All lines of the material must be output verbatim.

----- Input material -----

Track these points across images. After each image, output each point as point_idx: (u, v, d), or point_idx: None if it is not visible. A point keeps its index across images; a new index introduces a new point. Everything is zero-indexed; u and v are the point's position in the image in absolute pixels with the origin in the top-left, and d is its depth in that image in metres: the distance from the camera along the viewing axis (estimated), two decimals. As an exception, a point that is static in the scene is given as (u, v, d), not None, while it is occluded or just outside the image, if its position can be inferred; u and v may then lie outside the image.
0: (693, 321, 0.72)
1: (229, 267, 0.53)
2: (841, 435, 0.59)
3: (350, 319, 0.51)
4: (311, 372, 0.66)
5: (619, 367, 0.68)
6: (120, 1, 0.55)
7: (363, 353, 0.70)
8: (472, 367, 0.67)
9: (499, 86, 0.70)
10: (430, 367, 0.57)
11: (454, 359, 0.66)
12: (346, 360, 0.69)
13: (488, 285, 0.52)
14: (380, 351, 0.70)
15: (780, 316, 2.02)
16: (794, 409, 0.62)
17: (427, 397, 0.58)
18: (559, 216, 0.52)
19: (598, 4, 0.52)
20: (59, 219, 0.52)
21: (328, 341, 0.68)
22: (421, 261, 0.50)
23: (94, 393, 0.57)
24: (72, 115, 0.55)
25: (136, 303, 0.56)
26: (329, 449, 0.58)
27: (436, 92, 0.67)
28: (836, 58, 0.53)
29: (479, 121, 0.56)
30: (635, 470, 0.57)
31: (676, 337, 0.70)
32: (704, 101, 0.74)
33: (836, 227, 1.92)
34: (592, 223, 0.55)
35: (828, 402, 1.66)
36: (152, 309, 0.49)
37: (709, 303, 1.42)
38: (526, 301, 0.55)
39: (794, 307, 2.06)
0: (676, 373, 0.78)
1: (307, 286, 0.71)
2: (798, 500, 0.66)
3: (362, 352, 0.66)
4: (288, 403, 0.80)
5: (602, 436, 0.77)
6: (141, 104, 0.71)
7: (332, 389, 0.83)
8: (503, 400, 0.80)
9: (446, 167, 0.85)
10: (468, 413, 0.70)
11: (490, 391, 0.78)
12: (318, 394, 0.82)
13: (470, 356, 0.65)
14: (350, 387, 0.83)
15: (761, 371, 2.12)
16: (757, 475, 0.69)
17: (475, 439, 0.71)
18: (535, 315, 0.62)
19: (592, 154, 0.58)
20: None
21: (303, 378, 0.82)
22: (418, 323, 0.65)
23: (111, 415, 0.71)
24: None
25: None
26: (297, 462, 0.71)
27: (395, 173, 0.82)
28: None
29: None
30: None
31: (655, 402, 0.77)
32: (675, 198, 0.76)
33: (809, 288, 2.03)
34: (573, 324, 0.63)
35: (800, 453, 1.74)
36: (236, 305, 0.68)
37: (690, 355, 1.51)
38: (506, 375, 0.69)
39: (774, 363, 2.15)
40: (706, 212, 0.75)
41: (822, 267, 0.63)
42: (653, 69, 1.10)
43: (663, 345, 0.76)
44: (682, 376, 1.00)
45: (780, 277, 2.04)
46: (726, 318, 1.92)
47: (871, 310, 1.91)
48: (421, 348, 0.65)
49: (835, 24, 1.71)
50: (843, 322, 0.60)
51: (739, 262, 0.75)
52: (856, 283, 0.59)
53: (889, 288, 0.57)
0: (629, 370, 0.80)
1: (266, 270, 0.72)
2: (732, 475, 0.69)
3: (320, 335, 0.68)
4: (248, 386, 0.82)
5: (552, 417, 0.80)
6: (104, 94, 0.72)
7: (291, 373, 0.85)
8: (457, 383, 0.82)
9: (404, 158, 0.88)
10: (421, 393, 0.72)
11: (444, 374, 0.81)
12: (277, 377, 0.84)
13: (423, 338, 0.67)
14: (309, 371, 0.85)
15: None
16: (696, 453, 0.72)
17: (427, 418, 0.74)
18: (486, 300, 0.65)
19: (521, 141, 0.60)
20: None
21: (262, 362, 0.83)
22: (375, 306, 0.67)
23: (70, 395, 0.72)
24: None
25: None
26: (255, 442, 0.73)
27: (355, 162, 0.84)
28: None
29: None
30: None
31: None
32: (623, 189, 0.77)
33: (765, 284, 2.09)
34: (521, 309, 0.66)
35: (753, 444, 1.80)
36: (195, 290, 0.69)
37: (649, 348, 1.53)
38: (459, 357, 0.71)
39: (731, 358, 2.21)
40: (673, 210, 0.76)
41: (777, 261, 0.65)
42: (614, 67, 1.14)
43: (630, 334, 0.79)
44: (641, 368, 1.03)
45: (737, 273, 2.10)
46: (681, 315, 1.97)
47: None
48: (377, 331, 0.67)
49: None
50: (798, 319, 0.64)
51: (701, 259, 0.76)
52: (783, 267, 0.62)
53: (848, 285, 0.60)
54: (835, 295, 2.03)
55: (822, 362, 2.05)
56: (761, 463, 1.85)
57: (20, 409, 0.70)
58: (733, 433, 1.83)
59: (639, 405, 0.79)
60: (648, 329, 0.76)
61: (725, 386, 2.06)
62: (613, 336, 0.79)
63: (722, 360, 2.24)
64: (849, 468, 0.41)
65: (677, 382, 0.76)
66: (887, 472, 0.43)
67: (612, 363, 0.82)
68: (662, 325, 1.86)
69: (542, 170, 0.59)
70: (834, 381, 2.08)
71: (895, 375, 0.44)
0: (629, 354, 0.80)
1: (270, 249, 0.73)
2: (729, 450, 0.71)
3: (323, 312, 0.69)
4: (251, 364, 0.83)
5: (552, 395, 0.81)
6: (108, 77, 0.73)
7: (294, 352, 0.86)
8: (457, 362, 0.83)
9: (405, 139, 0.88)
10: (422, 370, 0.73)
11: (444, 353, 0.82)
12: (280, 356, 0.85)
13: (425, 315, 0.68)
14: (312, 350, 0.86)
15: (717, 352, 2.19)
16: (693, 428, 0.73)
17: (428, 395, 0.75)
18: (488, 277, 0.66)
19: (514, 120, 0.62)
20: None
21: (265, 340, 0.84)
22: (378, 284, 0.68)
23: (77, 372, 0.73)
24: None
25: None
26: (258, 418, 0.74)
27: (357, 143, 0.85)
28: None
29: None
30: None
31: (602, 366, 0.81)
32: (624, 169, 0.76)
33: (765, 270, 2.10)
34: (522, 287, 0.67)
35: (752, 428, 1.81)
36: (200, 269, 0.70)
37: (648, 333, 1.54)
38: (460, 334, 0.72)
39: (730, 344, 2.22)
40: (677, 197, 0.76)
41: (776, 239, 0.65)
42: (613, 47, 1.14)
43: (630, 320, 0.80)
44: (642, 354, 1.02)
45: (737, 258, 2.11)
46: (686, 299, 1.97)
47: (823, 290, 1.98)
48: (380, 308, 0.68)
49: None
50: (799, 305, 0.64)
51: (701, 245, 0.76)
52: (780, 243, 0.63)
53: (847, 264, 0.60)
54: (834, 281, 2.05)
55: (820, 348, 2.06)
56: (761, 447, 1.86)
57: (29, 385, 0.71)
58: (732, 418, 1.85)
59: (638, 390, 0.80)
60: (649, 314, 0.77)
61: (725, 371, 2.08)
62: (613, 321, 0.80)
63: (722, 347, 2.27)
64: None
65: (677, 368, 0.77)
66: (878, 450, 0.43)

-----

# Exercise result
Track these points across images. After each image, output each point as point_idx: (u, v, d), or point_idx: None if it is not visible. A point keeps its index across images; a new index introduces a new point. Everything is zero-indexed; u and v are the point's position in the image in absolute pixels with the origin in the top-left, and d is its depth in that image in metres: the distance from the camera along the viewing axis (estimated), two decimals. As an exception, a point that is static in the scene is given as (u, v, d), not None, while it is occluded or just outside the image, if its position can be inferred; u and v may then lie outside the image.
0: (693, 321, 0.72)
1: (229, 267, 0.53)
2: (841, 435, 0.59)
3: (350, 319, 0.51)
4: (311, 372, 0.66)
5: (619, 367, 0.68)
6: (120, 1, 0.55)
7: (363, 353, 0.70)
8: (472, 367, 0.67)
9: (499, 86, 0.70)
10: (430, 367, 0.57)
11: (454, 359, 0.66)
12: (346, 360, 0.69)
13: (488, 285, 0.52)
14: (380, 351, 0.70)
15: (780, 316, 2.02)
16: (794, 409, 0.62)
17: (427, 397, 0.58)
18: (559, 216, 0.52)
19: (598, 4, 0.52)
20: (59, 219, 0.52)
21: (328, 341, 0.68)
22: (421, 261, 0.50)
23: (94, 393, 0.57)
24: (72, 115, 0.55)
25: (136, 303, 0.56)
26: (329, 449, 0.58)
27: (436, 92, 0.67)
28: (836, 58, 0.53)
29: (479, 121, 0.56)
30: (635, 470, 0.57)
31: (676, 337, 0.70)
32: (704, 101, 0.74)
33: (836, 227, 1.92)
34: (592, 223, 0.55)
35: (828, 402, 1.66)
36: (152, 309, 0.49)
37: (709, 303, 1.42)
38: (526, 301, 0.55)
39: (794, 307, 2.06)
0: (676, 373, 0.78)
1: (307, 286, 0.71)
2: (798, 500, 0.66)
3: (362, 352, 0.66)
4: (288, 403, 0.80)
5: (602, 436, 0.77)
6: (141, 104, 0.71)
7: (332, 389, 0.83)
8: (503, 400, 0.80)
9: (446, 167, 0.85)
10: (468, 413, 0.70)
11: (490, 391, 0.78)
12: (318, 394, 0.82)
13: (470, 356, 0.65)
14: (350, 387, 0.83)
15: (761, 371, 2.12)
16: (757, 475, 0.69)
17: (475, 439, 0.71)
18: (535, 315, 0.62)
19: (592, 154, 0.58)
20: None
21: (303, 378, 0.82)
22: (418, 323, 0.65)
23: (111, 415, 0.71)
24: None
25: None
26: (297, 462, 0.71)
27: (395, 173, 0.82)
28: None
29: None
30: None
31: (655, 402, 0.77)
32: (675, 198, 0.76)
33: (809, 288, 2.03)
34: (573, 324, 0.63)
35: (800, 453, 1.74)
36: (236, 305, 0.68)
37: (690, 355, 1.51)
38: (506, 375, 0.69)
39: (774, 363, 2.15)
40: (706, 212, 0.75)
41: (822, 267, 0.63)
42: (653, 69, 1.10)
43: (663, 345, 0.76)
44: (682, 376, 1.00)
45: (780, 277, 2.04)
46: (726, 318, 1.92)
47: (871, 310, 1.91)
48: (421, 348, 0.65)
49: (835, 24, 1.71)
50: (843, 322, 0.60)
51: (739, 262, 0.75)
52: (856, 283, 0.59)
53: (889, 288, 0.57)
0: (629, 370, 0.80)
1: (266, 270, 0.72)
2: (732, 475, 0.69)
3: (320, 335, 0.68)
4: (248, 386, 0.82)
5: (552, 417, 0.80)
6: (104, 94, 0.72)
7: (291, 373, 0.85)
8: (457, 383, 0.82)
9: (404, 158, 0.88)
10: (421, 393, 0.72)
11: (444, 374, 0.81)
12: (277, 377, 0.84)
13: (423, 338, 0.67)
14: (309, 371, 0.85)
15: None
16: (696, 453, 0.72)
17: (427, 418, 0.74)
18: (486, 300, 0.65)
19: (521, 141, 0.60)
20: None
21: (262, 362, 0.83)
22: (375, 306, 0.67)
23: (70, 395, 0.72)
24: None
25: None
26: (255, 442, 0.73)
27: (355, 162, 0.84)
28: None
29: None
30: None
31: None
32: (623, 189, 0.77)
33: (765, 284, 2.09)
34: (521, 309, 0.66)
35: (753, 444, 1.80)
36: (195, 290, 0.69)
37: (649, 348, 1.53)
38: (459, 357, 0.71)
39: (731, 358, 2.21)
40: (673, 210, 0.76)
41: (777, 261, 0.65)
42: (614, 67, 1.14)
43: (630, 334, 0.79)
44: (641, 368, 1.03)
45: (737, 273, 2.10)
46: (681, 315, 1.97)
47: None
48: (377, 331, 0.67)
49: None
50: (798, 319, 0.64)
51: (701, 259, 0.76)
52: (783, 267, 0.62)
53: (848, 285, 0.60)
54: (835, 295, 2.03)
55: (822, 362, 2.05)
56: (761, 463, 1.85)
57: (20, 409, 0.70)
58: (733, 433, 1.83)
59: (639, 405, 0.79)
60: (648, 329, 0.76)
61: (725, 386, 2.06)
62: (613, 336, 0.79)
63: (722, 360, 2.24)
64: (849, 468, 0.41)
65: (677, 382, 0.76)
66: (887, 472, 0.43)
67: (612, 363, 0.82)
68: (662, 325, 1.86)
69: (542, 170, 0.59)
70: (834, 381, 2.08)
71: (895, 375, 0.44)
0: (629, 354, 0.80)
1: (270, 249, 0.73)
2: (729, 450, 0.71)
3: (323, 312, 0.69)
4: (251, 364, 0.83)
5: (552, 395, 0.81)
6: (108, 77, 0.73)
7: (294, 352, 0.86)
8: (457, 362, 0.83)
9: (405, 139, 0.88)
10: (422, 370, 0.73)
11: (444, 353, 0.82)
12: (280, 356, 0.85)
13: (425, 315, 0.68)
14: (312, 350, 0.86)
15: (717, 352, 2.19)
16: (693, 428, 0.73)
17: (428, 395, 0.75)
18: (488, 277, 0.66)
19: (514, 120, 0.62)
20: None
21: (265, 340, 0.84)
22: (378, 284, 0.68)
23: (77, 372, 0.73)
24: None
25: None
26: (258, 418, 0.74)
27: (357, 143, 0.85)
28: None
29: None
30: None
31: (602, 366, 0.81)
32: (624, 169, 0.76)
33: (765, 270, 2.10)
34: (522, 287, 0.67)
35: (752, 428, 1.81)
36: (200, 269, 0.70)
37: (648, 333, 1.54)
38: (460, 334, 0.72)
39: (730, 344, 2.22)
40: (677, 197, 0.76)
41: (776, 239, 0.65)
42: (613, 47, 1.14)
43: (630, 320, 0.80)
44: (642, 354, 1.02)
45: (737, 258, 2.11)
46: (686, 299, 1.97)
47: (823, 290, 1.98)
48: (380, 308, 0.68)
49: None
50: (799, 305, 0.64)
51: (701, 245, 0.76)
52: (780, 243, 0.63)
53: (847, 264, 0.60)
54: (834, 281, 2.05)
55: (820, 348, 2.06)
56: (761, 447, 1.86)
57: (29, 385, 0.71)
58: (732, 418, 1.85)
59: (638, 390, 0.80)
60: (649, 314, 0.77)
61: (725, 371, 2.08)
62: (613, 321, 0.80)
63: (722, 347, 2.27)
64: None
65: (677, 368, 0.77)
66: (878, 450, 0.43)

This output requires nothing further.